Abstract

The simultaneous presence of different meters is not uncommon in Western art music and the music of various non-Western cultures. However, it is unclear how listeners and performers deal with this situation, and whether it is possible to cognitively establish and maintain different beats simultaneously without integrating them into a single metric framework. The present study is an attempt to address this issue empirically. Two rhythms, distinguished by pitch register and representing different meters (2/4 and 6/8), were presented simultaneously in various phase relationships, and participants (who were classically trained musicians) had to judge whether a probe fell on the beat in one or both rhythms.

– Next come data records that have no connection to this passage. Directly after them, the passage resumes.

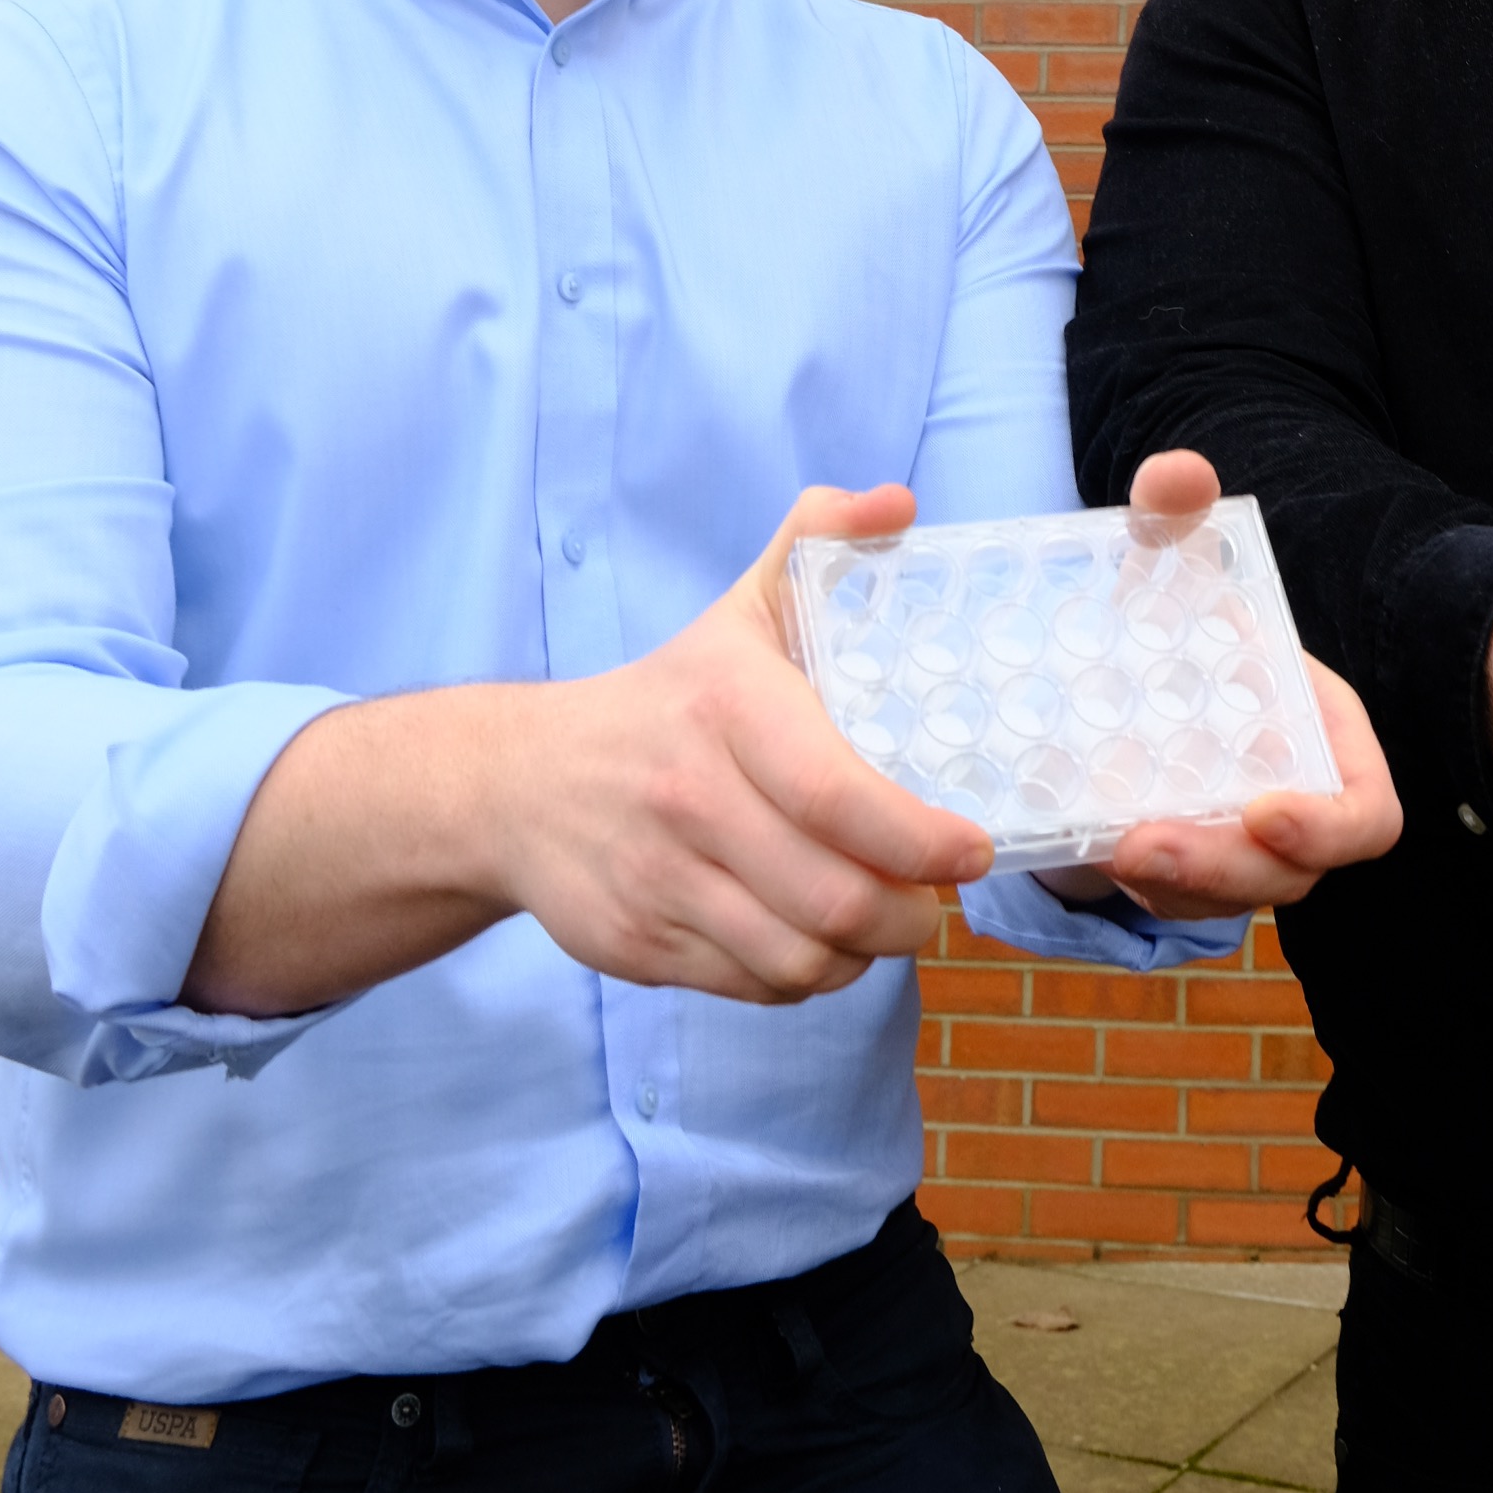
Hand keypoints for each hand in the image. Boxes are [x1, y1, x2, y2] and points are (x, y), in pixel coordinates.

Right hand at [186, 481, 991, 1018]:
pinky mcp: (638, 945)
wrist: (519, 782)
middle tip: (938, 900)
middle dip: (911, 915)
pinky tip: (819, 943)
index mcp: (728, 708)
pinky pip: (753, 987)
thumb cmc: (668, 696)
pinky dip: (805, 980)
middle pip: (832, 898)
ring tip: (887, 923)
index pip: (839, 797)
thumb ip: (820, 538)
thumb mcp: (741, 606)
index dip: (922, 840)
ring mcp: (659, 880)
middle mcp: (689, 798)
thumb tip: (898, 504)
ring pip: (798, 958)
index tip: (973, 849)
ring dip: (864, 956)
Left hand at [1036, 451, 1403, 920]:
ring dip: (1172, 887)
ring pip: (1224, 899)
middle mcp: (1293, 806)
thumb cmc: (1176, 618)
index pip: (1364, 817)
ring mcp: (1238, 846)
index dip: (1327, 827)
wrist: (1130, 664)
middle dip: (1220, 870)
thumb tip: (1177, 473)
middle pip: (1287, 876)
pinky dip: (1134, 884)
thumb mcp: (1169, 564)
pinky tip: (1085, 844)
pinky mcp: (1183, 865)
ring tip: (1109, 847)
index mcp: (1326, 744)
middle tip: (1143, 845)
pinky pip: (1172, 898)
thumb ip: (1175, 518)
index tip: (1263, 810)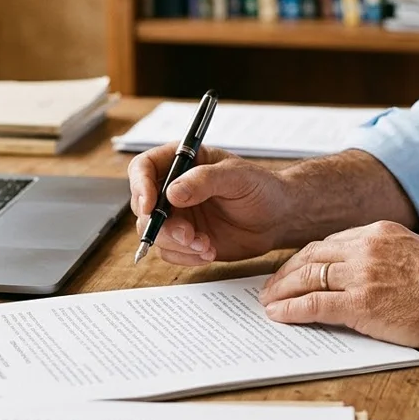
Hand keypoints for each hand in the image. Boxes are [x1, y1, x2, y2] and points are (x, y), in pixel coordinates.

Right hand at [128, 143, 293, 265]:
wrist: (278, 218)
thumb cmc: (262, 188)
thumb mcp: (237, 177)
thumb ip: (204, 181)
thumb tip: (173, 193)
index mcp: (183, 162)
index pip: (144, 167)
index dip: (140, 186)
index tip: (150, 206)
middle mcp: (174, 188)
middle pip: (144, 205)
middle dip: (162, 225)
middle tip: (188, 234)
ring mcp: (178, 215)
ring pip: (154, 233)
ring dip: (177, 244)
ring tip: (206, 245)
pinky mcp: (185, 239)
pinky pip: (170, 252)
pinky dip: (186, 256)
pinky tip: (209, 251)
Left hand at [258, 221, 418, 357]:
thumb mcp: (415, 252)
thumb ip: (384, 254)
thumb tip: (358, 270)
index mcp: (380, 231)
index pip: (330, 242)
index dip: (305, 258)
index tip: (293, 268)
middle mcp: (367, 247)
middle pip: (312, 256)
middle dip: (286, 272)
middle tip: (270, 286)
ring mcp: (363, 275)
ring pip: (308, 277)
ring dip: (282, 291)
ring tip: (268, 302)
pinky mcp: (361, 304)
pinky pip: (314, 304)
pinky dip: (291, 310)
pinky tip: (279, 315)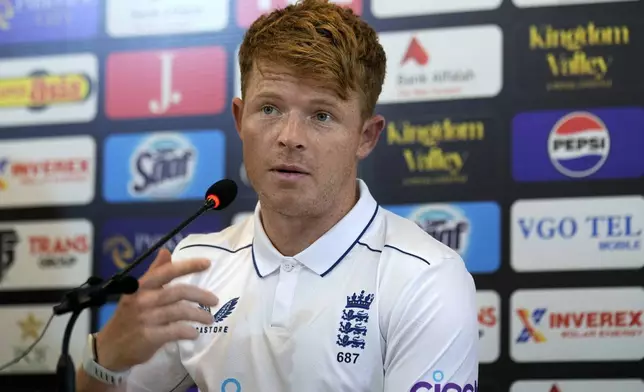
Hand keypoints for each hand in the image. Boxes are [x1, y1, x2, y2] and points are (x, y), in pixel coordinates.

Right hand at [95, 248, 217, 370]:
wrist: (109, 348)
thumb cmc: (128, 317)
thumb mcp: (136, 292)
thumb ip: (154, 272)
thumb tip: (166, 251)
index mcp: (141, 286)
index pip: (167, 272)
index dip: (188, 266)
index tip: (207, 263)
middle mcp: (143, 300)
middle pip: (178, 292)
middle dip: (200, 295)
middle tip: (215, 300)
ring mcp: (145, 319)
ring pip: (179, 311)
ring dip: (199, 315)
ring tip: (209, 319)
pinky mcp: (149, 337)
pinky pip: (175, 331)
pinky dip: (188, 331)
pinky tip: (194, 333)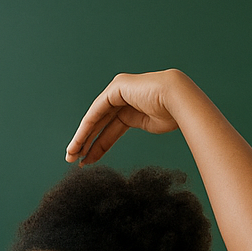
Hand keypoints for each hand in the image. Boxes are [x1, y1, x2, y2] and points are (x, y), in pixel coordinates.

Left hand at [65, 69, 199, 165]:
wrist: (180, 100)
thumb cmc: (172, 114)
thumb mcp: (147, 125)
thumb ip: (133, 128)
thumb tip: (126, 140)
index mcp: (132, 107)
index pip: (109, 129)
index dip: (97, 146)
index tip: (86, 161)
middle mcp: (122, 98)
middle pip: (99, 124)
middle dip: (85, 143)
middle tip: (72, 160)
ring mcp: (118, 92)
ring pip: (95, 119)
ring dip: (81, 138)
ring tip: (71, 156)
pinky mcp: (115, 89)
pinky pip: (96, 112)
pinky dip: (86, 128)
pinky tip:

In a selective attention condition, they had to attend to one rhythm and to ignore the other, whereas in a divided attention condition, they had to attend to both. In Experiment 1, participants performed significantly better in the divided attention condition than predicted if they had been able to attend to only one rhythm at a time. In Experiments 2 and 3, however, which used more complex combinations of rhythms, performance did not differ significantly from chance. These results suggest that in Experiment 1 participants relied on the composite beat pattern (i.e., a nonisochronous sequence corresponding to the serial ordering of the two underlying beats) rather than tracking the two beats independently, while in Experiments 2 and 3, the level of complexity of the composite beat pattern may have prevented participants from tracking both beats simultaneously.